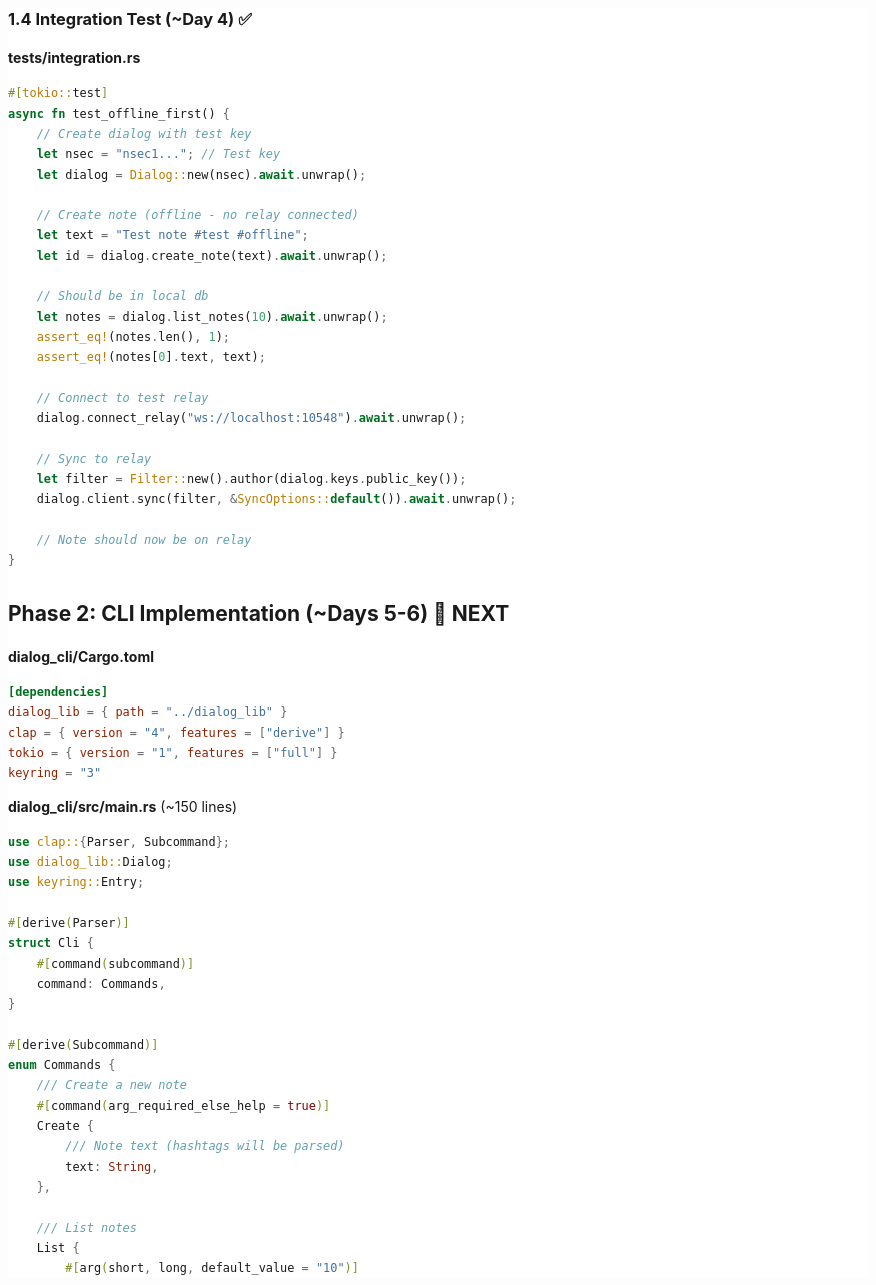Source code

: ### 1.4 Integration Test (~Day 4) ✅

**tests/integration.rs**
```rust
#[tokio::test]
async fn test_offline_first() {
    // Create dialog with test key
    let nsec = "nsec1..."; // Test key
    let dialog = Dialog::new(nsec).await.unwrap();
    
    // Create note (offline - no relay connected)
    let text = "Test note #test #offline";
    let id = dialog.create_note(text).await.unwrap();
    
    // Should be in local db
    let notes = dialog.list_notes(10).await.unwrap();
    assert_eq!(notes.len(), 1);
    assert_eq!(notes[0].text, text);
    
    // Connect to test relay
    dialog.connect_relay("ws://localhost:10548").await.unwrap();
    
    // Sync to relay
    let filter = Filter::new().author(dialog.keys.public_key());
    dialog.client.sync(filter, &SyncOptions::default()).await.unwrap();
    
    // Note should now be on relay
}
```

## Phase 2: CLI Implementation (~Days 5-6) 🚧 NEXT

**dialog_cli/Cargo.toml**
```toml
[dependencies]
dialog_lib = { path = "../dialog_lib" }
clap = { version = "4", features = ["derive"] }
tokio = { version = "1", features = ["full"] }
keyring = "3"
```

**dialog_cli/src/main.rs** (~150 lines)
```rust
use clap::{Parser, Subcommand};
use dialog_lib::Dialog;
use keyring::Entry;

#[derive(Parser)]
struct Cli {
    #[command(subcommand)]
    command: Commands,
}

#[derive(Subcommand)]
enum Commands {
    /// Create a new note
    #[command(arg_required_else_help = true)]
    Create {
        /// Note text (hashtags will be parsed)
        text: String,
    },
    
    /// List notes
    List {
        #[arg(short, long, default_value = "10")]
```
◇ ◇ ◇
Search the material above for the word "unwrap", then copy out each line that has it.

◆ **Output for this exercise**:
    let dialog = Dialog::new(nsec).await.unwrap();
    let id = dialog.create_note(text).await.unwrap();
    let notes = dialog.list_notes(10).await.unwrap();
    dialog.connect_relay("ws://localhost:10548").await.unwrap();
    dialog.client.sync(filter, &SyncOptions::default()).await.unwrap();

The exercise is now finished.